Arbitron: “PPM includes individuals in Cell-Phone-Only homes, whereas the diary does not. These panelists tend to be Hispanic and young. The Cell Phone only population is a fast growing segment of the population and will be an increasingly important part of our panel.”

SRA: Arbitron states in the PPM Description of Methodology that they knowingly under-sample the Cell Phone Only homes. Sample balancing by re-weighting is not the way to fix this inequity. We know that because of the considerably lower age of the Hispanic community, the cell phone is of greater importance than any other segments of the market.

Arbitron: “Hispanic 18-34 year olds PPM panelist counts in June are at or above target in 8 out of 9 of our panels. Six are over 100 percent, two are over 97 percent and only Nassau-Suffolk is below target but climbing. The diary service is not performing at this level.”

SRA: Arbitron sets its target at 75% of the total installs. In other words, 25% of each market’s meters can fail to report usable data but that is the threshold Arbitron has set for 100% in each market. Our concern with this statement is that Arbitron is using a low self-imposed target as their benchmark. This is another example where two separate methodologies are inappropriate for comparison.

Arbitron: “Our Hispanic customers have asked for additional panel characteristics and controls in PPM, such as country of origin, more discrete language weighting by age groups, and in-home, in-person coaching. These measures and controls do not exist in our diary service and they would be yet another way that our electronic service will surpass all former radio ratings collection systems.”

SRA: We were not consulted in the development and design phases about the unique characteristics of the Hispanic community and how to best measure their listening behavior. After the fact, we have suggested procedures that are critical to Arbitron’s new methodology in order to accurately represent the audience.

Arbitron: “Despite the facts noted above, a concern has been raised that PPM "must be fixed" and must "be made right.‰ Those who have not had an opportunity to see the facts but have seen the headlines in industry trade magazines might assume there is a bias against Hispanics in the ratings. The reality is that in PPM Hispanics have the highest listening levels of any ethnic group. Hispanic stations have among the highest time spent listening in PPM.”

We do not disagree that Hispanics listen longer. We disagree with the way Hispanics are recruited. Hispanics cannot be simply classified by language. We have been asking Arbitron for many of their “facts” . . . and, we are still waiting.

Arbitron: “Hispanic stations total weekly count of listeners increase virtually across the board in PPM. Rather than asking what is wrong with the ratings, perhaps the better question is, “why don’t my ratings look like the dairy? The difference in ratings between diary and PPM has been quantified and it is because of the measurement tool.”

SRA: This is not our point. We strongly believe that additional initiatives need to be implemented in panel management to maintain accurate Hispanic representation. We never expected the PPM results to look like the diary produced data. We invite Arbitron to share the data that quantifies the ratings differences are a function of the PPM instrument and not due to the sample alone.

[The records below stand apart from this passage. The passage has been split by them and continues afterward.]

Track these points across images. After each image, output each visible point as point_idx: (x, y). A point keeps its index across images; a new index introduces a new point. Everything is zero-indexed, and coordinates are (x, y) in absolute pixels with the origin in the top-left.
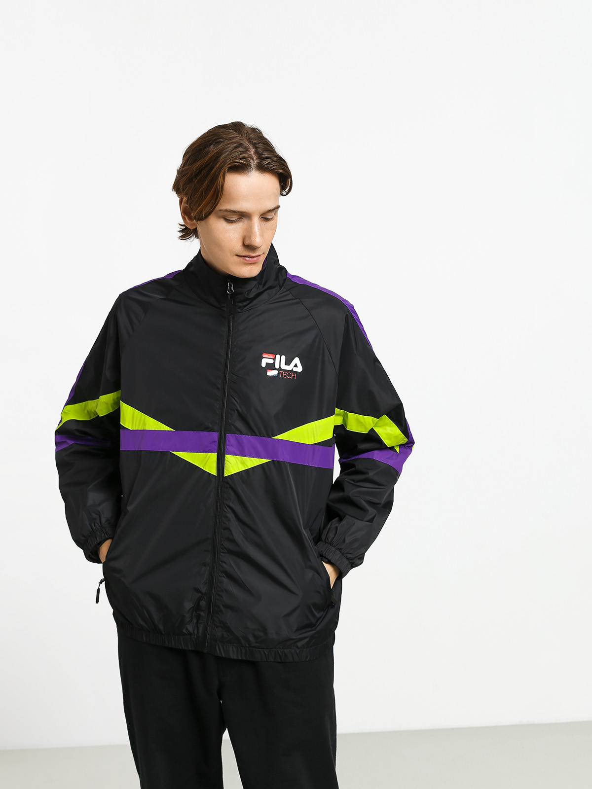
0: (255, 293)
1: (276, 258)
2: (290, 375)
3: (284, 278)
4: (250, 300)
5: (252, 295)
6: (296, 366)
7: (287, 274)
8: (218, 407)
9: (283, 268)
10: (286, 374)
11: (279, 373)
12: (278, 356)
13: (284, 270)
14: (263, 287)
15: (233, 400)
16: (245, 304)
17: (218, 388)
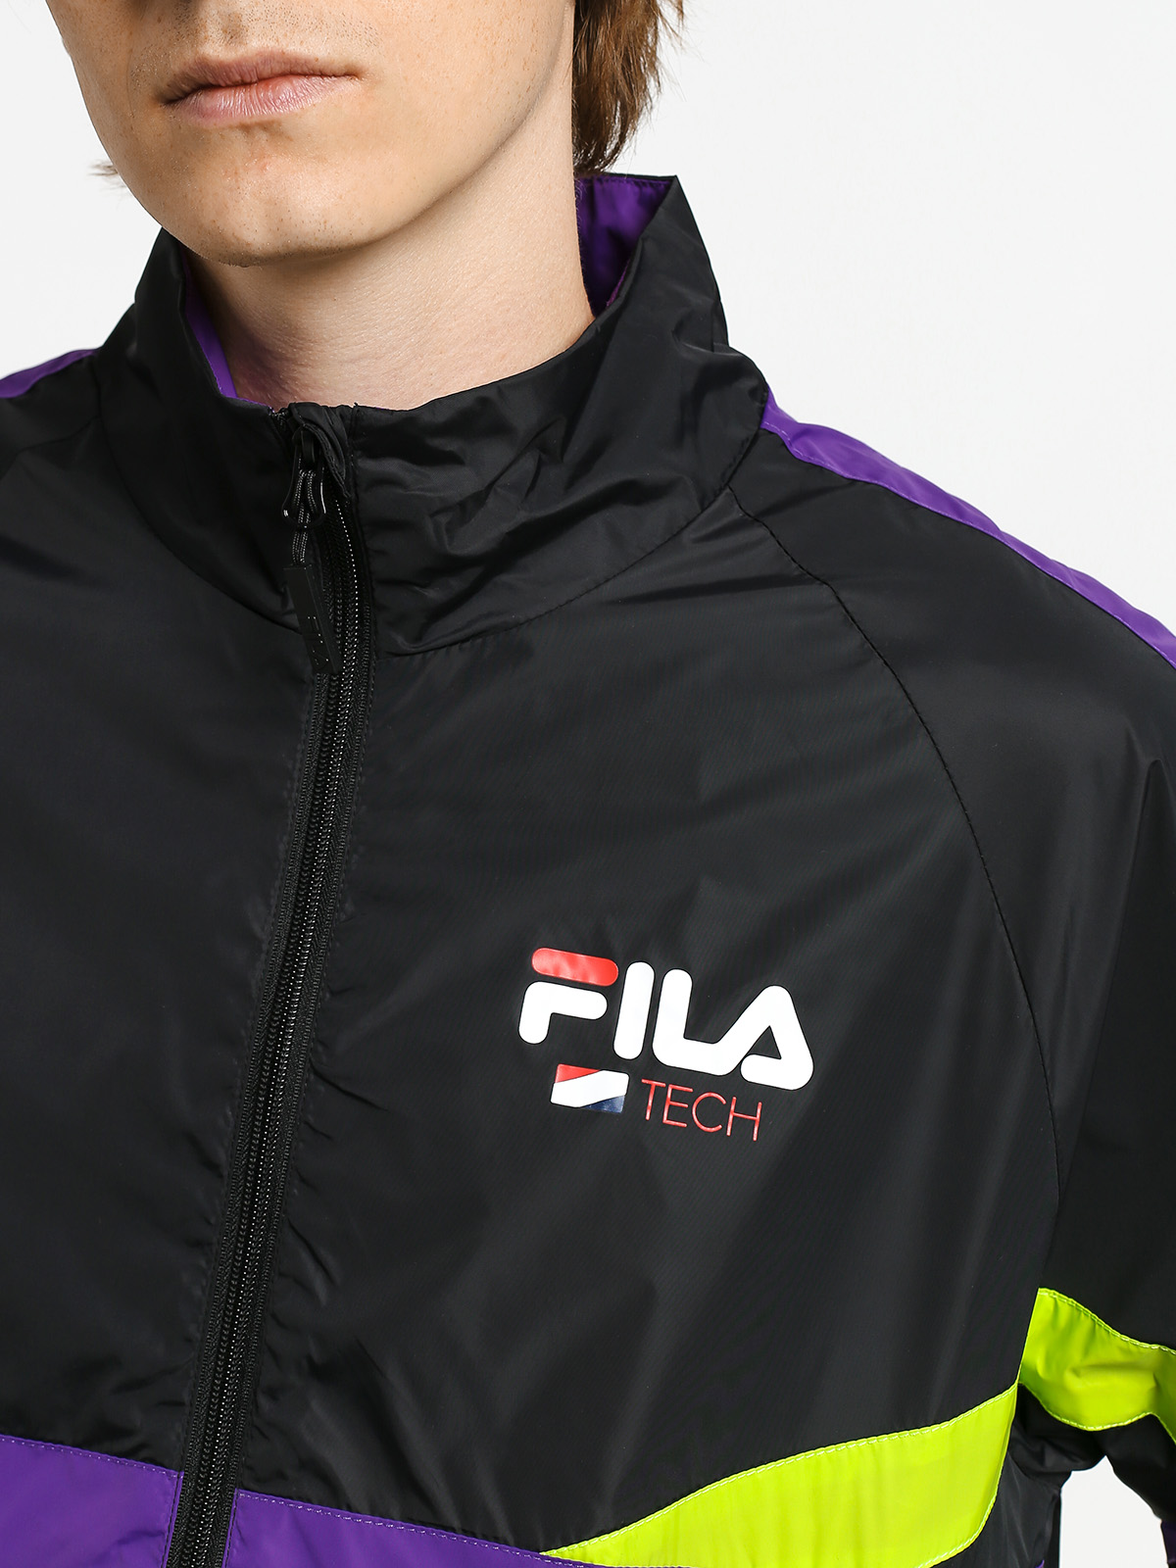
0: (506, 527)
1: (697, 300)
2: (713, 1113)
3: (739, 433)
4: (473, 574)
5: (476, 539)
6: (766, 1046)
7: (762, 412)
8: (198, 1292)
9: (744, 368)
10: (689, 1099)
11: (635, 1091)
12: (639, 976)
13: (749, 383)
14: (572, 483)
15: (305, 1256)
16: (434, 594)
17: (212, 1166)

Arbitron: “After electronic measurement, the Diary is the best radio survey method available and it does a terrific job of measuring core radio listening habits. Yet, anyone who needs to understand why differences in radio listening exist between diary and PPM need only come to Arbitron headquarters to view how the American public records their listening in the diaries. The diary gets the job done well, but there is better way to deliver more granular and timely results with accountability that advertisers demand.”

SRA: Our issues are not with the principals of electronic measurement but with specific areas of implementation by Arbitron as it sees to introduce the PPM. It is significant to note that the only PPM market with MRC accreditation is Houston. A market with in-person recruiting, which Arbitron has indicated they will not use in any other markets.

If any of the pieces are wrong, then the overall outcome will be wrong. Therefore, if Hispanic is not properly represented, then all of the stations in the market will be impacted.